# Unsupervised Learning - An Example of Movie Reviews

## Dataset

Let us import a dataset of movie reviews by different users.

Let's check the shape of the DataFrame. 

As we can see, there are
* 671 users (each row represents reviews submitted by a user)
* 1000 movies reviewed by the users
* not every user reviews every movie -- each NA value indicates that a user did not review the corresponding movie

Let's drop the `user_ID` column as it does not provide useful information.

Let's visualize the reviews by a heatmap. 

Given the large number of movies and users, let's focus on the first 20 users and first 30 movies.

We can use the argument `annot=True` to show the rating in each cell.

## Question

If a user didn't rate a movie, how can we predict their rating of the movie?
* For example, the **second user** did not rate the movie **Shawshank Redemption (1994)**. What would be their rating if they decide to watch and rate that movie?

**The Supervised Learning Approach**
* Consider users' ratings of other movie as "features", and the rating of the "focal movie" (e.g., Shawshank Redemption (1994)). Then we can build a regression/classification model.
* Challenges? 

**The Unsupervised Learning Approach**
* We can divide the users into **clusters**. Then, we can look at those users in the same cluster as the **second user** who rated the movie **Pulp Fiction (1994)**, and use the average rating as the prediction of the  **second user**'s rating of the movie.

## Clustering

Clustering is the process of **dividing a dataset into groups** where points in the same group (or cluster) are more similar to each other than to those in other clusters.

### $k$-Means Clustering

In $k$-means clustering, 
* there are $k$ clusters in total, each of which is represented by centeroid
* the clusters are created so as to minimize the intra-cluster distance, which is the squared distance between the data points and the centroid of the cluster they belongs to.

To use $k$-means clustering, we will first need to impute the missing values, and then scale the data.

Let's first replace the `NA` values by 0. 

Next, we may need to scale the data. Note that since $k$-means clustering is a distance-based method, in general we need to perform scaling. However, currently all columns are on the same scale of 0 to 5 (since all columns are ratings of 0 to 5).

To perform $k$-means clustering, we need to import the `KMeans` function from `sklearn`.

Suppose that we would like to divie the dataset into 10 clusters.

In [1]:


#build the k-means model

#perform the clustering by fitting the model to the data



The fitted model has a few useful attributes.

The `.cluster_centers_` attribute gives the coordinates of the centroids. We may think of a centroid as the ratings of a representative user in a cluster.

The `.labels_` attribute is the cluster labels for each data point in the dataset.

Each label is a number between 0 and $k-1$, indicating one of the $k$ clusters.

Let's append the labels to the original dataset as a column.

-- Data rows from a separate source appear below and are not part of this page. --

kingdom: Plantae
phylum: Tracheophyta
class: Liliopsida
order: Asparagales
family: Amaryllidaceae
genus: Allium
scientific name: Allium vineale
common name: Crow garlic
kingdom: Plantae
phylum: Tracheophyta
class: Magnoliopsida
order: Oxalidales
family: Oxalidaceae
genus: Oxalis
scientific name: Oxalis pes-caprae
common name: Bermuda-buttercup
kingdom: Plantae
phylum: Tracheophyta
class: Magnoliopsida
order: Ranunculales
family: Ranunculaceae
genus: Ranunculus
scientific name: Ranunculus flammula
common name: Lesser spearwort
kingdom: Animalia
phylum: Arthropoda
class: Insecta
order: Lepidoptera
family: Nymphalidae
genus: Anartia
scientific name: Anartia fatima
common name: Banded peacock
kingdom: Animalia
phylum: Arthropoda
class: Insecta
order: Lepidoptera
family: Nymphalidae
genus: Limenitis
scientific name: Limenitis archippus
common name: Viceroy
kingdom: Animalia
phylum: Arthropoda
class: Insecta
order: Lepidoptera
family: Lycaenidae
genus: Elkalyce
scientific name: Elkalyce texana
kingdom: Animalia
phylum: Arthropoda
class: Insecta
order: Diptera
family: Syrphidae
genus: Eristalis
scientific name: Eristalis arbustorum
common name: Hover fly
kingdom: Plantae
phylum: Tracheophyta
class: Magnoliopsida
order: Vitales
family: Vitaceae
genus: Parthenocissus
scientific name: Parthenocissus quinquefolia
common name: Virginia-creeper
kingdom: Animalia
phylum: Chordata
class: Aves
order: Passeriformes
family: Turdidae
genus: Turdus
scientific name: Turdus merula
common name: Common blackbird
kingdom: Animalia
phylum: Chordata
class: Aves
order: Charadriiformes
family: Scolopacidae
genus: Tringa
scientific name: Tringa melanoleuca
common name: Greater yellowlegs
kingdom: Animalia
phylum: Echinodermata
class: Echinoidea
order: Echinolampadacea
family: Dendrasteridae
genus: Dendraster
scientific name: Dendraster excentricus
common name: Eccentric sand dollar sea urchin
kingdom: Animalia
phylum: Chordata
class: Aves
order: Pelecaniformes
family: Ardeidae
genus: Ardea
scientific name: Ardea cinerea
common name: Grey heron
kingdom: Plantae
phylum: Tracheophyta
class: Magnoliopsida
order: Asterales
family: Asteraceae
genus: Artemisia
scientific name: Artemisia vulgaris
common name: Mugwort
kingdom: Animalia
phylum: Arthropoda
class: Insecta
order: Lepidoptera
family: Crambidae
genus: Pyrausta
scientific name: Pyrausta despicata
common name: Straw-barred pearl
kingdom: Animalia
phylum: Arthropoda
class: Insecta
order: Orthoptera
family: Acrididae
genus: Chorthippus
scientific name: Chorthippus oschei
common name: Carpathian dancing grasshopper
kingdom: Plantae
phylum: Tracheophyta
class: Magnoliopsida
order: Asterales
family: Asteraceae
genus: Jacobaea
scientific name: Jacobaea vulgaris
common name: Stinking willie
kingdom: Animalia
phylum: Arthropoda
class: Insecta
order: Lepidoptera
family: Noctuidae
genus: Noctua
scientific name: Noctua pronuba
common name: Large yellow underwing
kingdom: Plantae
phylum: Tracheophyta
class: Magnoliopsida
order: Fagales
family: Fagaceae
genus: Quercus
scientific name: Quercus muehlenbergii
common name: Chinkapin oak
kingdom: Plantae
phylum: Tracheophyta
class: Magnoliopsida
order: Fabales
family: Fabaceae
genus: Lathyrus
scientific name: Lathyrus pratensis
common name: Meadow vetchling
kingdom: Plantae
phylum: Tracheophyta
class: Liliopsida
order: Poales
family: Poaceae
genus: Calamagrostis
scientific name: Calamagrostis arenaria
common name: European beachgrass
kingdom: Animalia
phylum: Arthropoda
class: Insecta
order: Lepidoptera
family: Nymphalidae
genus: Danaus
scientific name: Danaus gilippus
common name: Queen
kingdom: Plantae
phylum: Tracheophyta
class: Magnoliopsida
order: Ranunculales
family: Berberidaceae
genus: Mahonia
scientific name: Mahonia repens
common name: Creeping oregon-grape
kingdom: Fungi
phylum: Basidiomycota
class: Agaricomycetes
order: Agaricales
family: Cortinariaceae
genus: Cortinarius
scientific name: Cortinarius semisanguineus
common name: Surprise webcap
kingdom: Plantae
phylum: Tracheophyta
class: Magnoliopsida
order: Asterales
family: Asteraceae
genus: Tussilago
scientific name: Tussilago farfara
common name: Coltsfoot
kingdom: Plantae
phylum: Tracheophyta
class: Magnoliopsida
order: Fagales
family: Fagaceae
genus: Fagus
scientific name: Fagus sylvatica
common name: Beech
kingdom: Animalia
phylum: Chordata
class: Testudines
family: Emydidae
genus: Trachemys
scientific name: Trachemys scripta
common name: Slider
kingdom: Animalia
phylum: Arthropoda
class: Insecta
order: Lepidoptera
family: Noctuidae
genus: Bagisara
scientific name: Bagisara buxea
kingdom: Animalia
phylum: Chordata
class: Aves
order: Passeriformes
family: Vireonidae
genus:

The `.inertia` attribute returns the the sum of squared distances of data points to their nearest cluster centroid.
* It measures how compact the clusters are, with lower values indicating points in the same cluster closer each other.
* It does not measure clustering quality in an absolute sense but can be used to compare different values of $k$.


But how do we find the appropriate number of clusters?

### The Elbow Method

The elbow method is a heuristic to determine the value of $k$.
* The method evaluates the inertia for $k=1,2,3,...$.
* As $k$ increases, inertia tend to decrease (why?)
* The methods identifies the **elbow point**, at which inertia stops decreasing rapidly.

From the chart:
* The curve shows a noticeable drop in inertia from $k=1$ to $k=5$.
* After $k=5$, the rate of decrease becomes less pronounced and more gradual.

Let's set `n_clusters` to 5 and redo the clustering.

Let's assign the labels to the last column of the `ratings` DataFrame (the dataset after droping the `user_ID` column).

As we can see, the second user has the cluster label 3. 

We can visualize the clusters using the heatmap.

We will sort the rows according to their cluster labels, so that in the DataFrame the rows of the same cluster are grouped together.

Next, let's group the `ratings` DataFrame and calculate the average ratings of the movies of each group.

The result DataFrame shows the average ratings of the movies of each cluster.

For example, cluster 3 users have an average rating of 4.72 for **Shawshank Redemption (1994)**. This implies that we can predict that it is reasonable to predict that the second user in the dataset (who is in cluster 3) is likely to give a high rating.